Over a third of patients here are waiting more than two years for medical treatment, a figure drastically higher than the single digit percentages seen in England, Scotland and Wales. As trade unionists, if not socialists, we should be ashamed that we continue to tolerate this indignity, comrades.

Years of neoliberal austerity, ideologically driven under-investment in social services, politically-manufactured staffing shortages, and creeping privatisation have all created an unprecedented crisis in a national health service, formerly free at the point of entry, that was once the envy of Europe. Needless to say, working class people here are again bearing a disproportionate share of this policy driven crisis.

Up until the recent British election, the Tories were gleefully intent on exacerbating this crisis with further privatisation, further outsourcing and deeper cuts in NHS funding, despite the very obvious and increasing demand for services: real cuts that would have led to even further degradation, further destabilisation and further destruction of an NHS already on its knees.
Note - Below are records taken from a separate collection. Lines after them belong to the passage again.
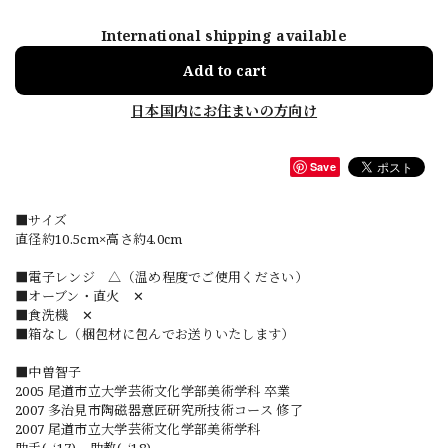
International shipping available
Add to cart
日本国内にお住まいの方向け
Save
■サイズ
直径約10.5cm×高さ約4.0cm
■電子レンジ △（温め程度でご使用ください）
■オーブン・直火 ✕
■食洗機 ✕
■箱なし（梱包材に包んでお送りいたします）
■中曽智子
2005 尾道市立大学芸術文化学部美術学科 卒業
2007 多治見市陶磁器意匠研究所技術コース 修了
2007 尾道市立大学芸術文化学部美術学科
Of course, the same Tory Ministers, full of Bullingdon bravado, who were plotting this destruction have ready access to the very best private medical care that inherited wealth can buy, and they are of course very often linked to those parasitic vested interests who profit immensely from increasing privatisation and lucrative government outsourcing contracts.

The real-life effects of prolonged and protracted NHS underfunding have real-world and devastating impacts for the working class.

  • Staff shortages on our hospital wards, in our clinics and in our social services
  • Safety compromised across the public health sector
  • Delays to treatment – sometimes fatal
  • Deskilling of the workforce
  • Crumbling NHS infrastructure
  • Cuts to essential and desperately needed frontline services
  • Reductions in training and recruitment
  • And a grim, morbid process of rationing services to none but the most chronically needy

There is a word for this doomsday scenario: MELTDOWN! Not accidental, but politically driven.

A neoliberal austerity mindset dominates the political framework and imagination of the British Treasury: the warped idea that you bring long-term stability to public finances by downsizing government intervention and cutting frontline services and social expenditure.

SIPTU rejects that perverse, uber-capitalist mentality and frankly callous approach to public policymaking. Social investment and investment in our essential services are not imprudent and irresponsible drains on the public purse, they are a practical and essential investment in a more productive, prosperous and people-centred economy. Life quality for working people and fiscal stability are inseparable.

Put another way, how can you begin to build a strong foundation of common prosperity and economic efficiency:

  • When you have such a high proportion of people in the workforce made economically inactive while waiting for urgent medical treatment?
  • When so many people – workers, children, people with disabilities, older people – are suffering from the consequences of illnesses that cannot be treated due to under-investment in our health service?

The economic, human and societal costs of this calculated barbarism are immorally and unacceptably high. And worst of all, those costs could be easily avoidable with a responsible programme of investment in our public health and social care.

If you want to tackle issues of life-quality, if you want to address social cohesion, low productivity, economic inactivity and fiscal deficits here in the north, as all the political parties claim to aspire to, you start with investing in our health and social services. A healthy, thriving population is the foundation of an economy that can deliver for all, and a society that promotes general wellbeing for the many not the few is a yardstick of civilisation and progress in any developed and forward-looking society.